Jaebau is a specialized Agentic End-to-End (E2E) testing and diagnostics platform designed to streamline the identification, reproduction, and sharing of failure causes in browser-based testing environments. The solution integrates Large Language Model (LLM) agents with automated testing workflows to provide high-fidelity "FAIL Reports" and evidence-based triage for modern web applications. By shifting focus from manual script maintenance to automated cause classification, Jaebau optimizes the feedback loop between quality assurance and software development.
Target Audience and Use Cases
The platform is engineered for QA Leads, Software Developers in Test (SDETs), and Developer Experience (DevEx) teams who manage high-frequency deployment pipelines. Key use cases include automated triage for unstable test suites, the generation of shareable evidence for bug reproduction, and the implementation of self-healing regression tests within existing Continuous Integration (CI) systems.
Key Product Capabilities
AI-Powered Scenario Builder: Jaebau provides a no-code interface where users define user journeys in natural language. The AI agent interprets these instructions to interact directly with the web interface, eliminating the need for traditional code-heavy test authoring.

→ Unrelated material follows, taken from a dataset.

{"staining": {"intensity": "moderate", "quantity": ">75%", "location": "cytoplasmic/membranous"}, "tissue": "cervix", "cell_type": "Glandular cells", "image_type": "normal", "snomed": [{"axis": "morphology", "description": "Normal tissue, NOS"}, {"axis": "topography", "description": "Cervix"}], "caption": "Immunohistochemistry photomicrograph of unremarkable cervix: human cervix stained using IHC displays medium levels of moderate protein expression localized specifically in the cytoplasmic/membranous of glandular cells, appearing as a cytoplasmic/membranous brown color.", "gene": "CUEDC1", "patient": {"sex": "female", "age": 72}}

Automated Failure Triage and Diagnostics: Beyond simple execution, the platform analyzes the root cause of test failures. It categorizes errors into functional bugs, network latencies, or UI inconsistencies, providing development teams with actionable insights immediately.

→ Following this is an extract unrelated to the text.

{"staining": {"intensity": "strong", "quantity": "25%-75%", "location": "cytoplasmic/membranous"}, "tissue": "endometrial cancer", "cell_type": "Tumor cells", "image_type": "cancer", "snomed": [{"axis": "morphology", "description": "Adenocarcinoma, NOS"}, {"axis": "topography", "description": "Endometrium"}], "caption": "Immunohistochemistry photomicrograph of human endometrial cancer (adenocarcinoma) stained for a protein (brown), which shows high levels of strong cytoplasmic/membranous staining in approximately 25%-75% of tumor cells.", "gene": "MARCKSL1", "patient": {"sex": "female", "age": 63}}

Evidence-Based FAIL Reports: Every unsuccessful test run generates a comprehensive report containing high-definition video replays, console logs, and network snapshots. This evidence simplifies communication between QA and engineering by providing a clear visual record of the failure point.
Technical Value Proposition
By addressing the core difficulties of browser-based testing—specifically the high cost of maintenance and the complexity of failure analysis—Jaebau reduces the total cost of quality ownership. The platform enables teams to scale their testing coverage without increasing technical debt, ensuring that web applications maintain consistent functional integrity. This objective, evidence-based approach to quality assurance allows organizations to accelerate their release cycles while maintaining a high standard of user experience.